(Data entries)
______________________________

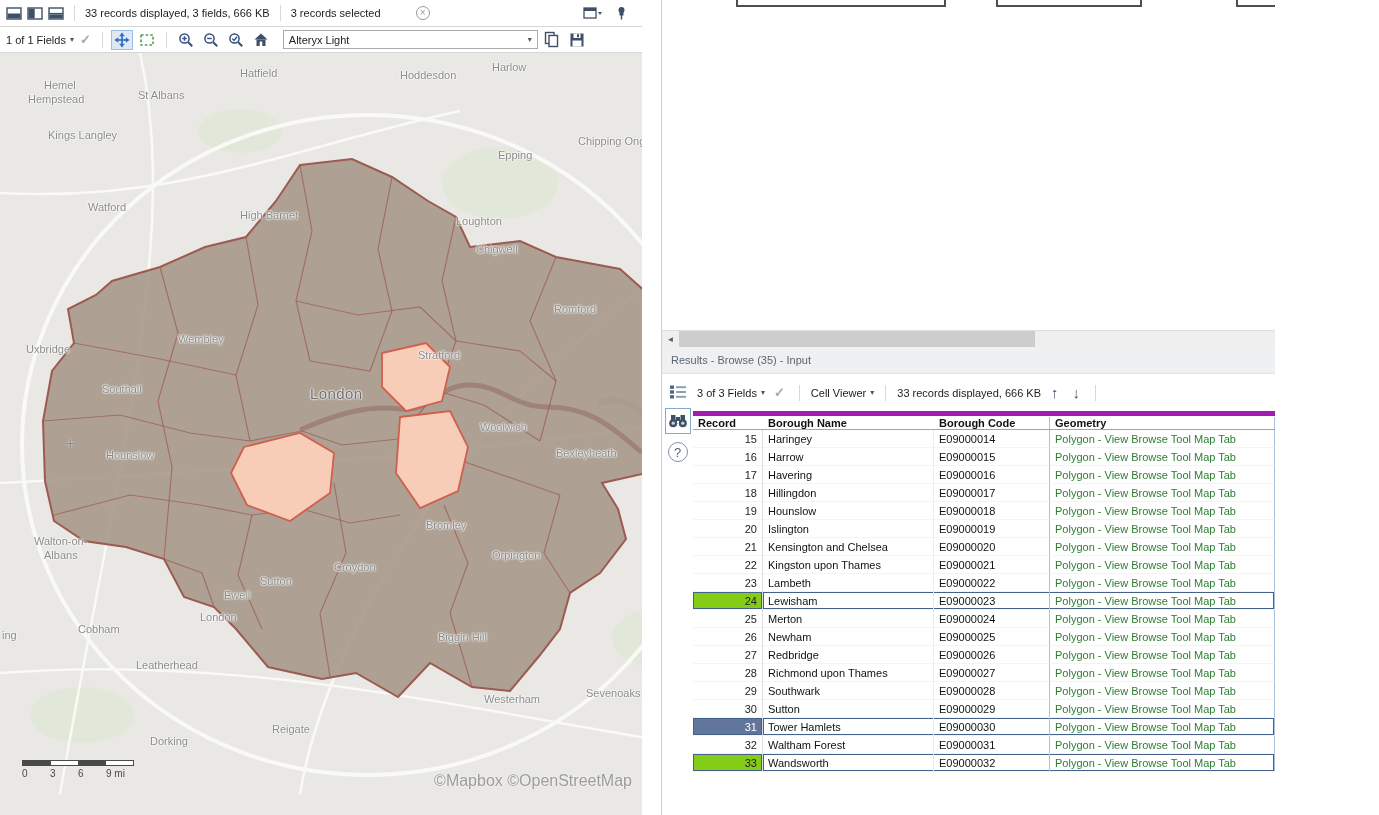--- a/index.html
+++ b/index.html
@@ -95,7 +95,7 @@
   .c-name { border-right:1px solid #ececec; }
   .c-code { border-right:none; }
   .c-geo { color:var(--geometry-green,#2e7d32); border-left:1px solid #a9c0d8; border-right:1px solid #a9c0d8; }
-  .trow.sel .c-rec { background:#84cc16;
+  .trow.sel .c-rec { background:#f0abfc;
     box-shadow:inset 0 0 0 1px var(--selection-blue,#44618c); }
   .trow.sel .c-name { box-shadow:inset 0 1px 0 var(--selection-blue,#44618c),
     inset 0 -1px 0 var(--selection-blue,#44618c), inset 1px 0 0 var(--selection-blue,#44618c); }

______________________________

## What you have to do
Copy each line of the records above exactly as written. Do not carry over any picture.

## Answer to this exercise
--- a/index.html
+++ b/index.html
@@ -95,7 +95,7 @@
   .c-name { border-right:1px solid #ececec; }
   .c-code { border-right:none; }
   .c-geo { color:var(--geometry-green,#2e7d32); border-left:1px solid #a9c0d8; border-right:1px solid #a9c0d8; }
-  .trow.sel .c-rec { background:#84cc16;
+  .trow.sel .c-rec { background:#f0abfc;
     box-shadow:inset 0 0 0 1px var(--selection-blue,#44618c); }
   .trow.sel .c-name { box-shadow:inset 0 1px 0 var(--selection-blue,#44618c),
     inset 0 -1px 0 var(--selection-blue,#44618c), inset 1px 0 0 var(--selection-blue,#44618c); }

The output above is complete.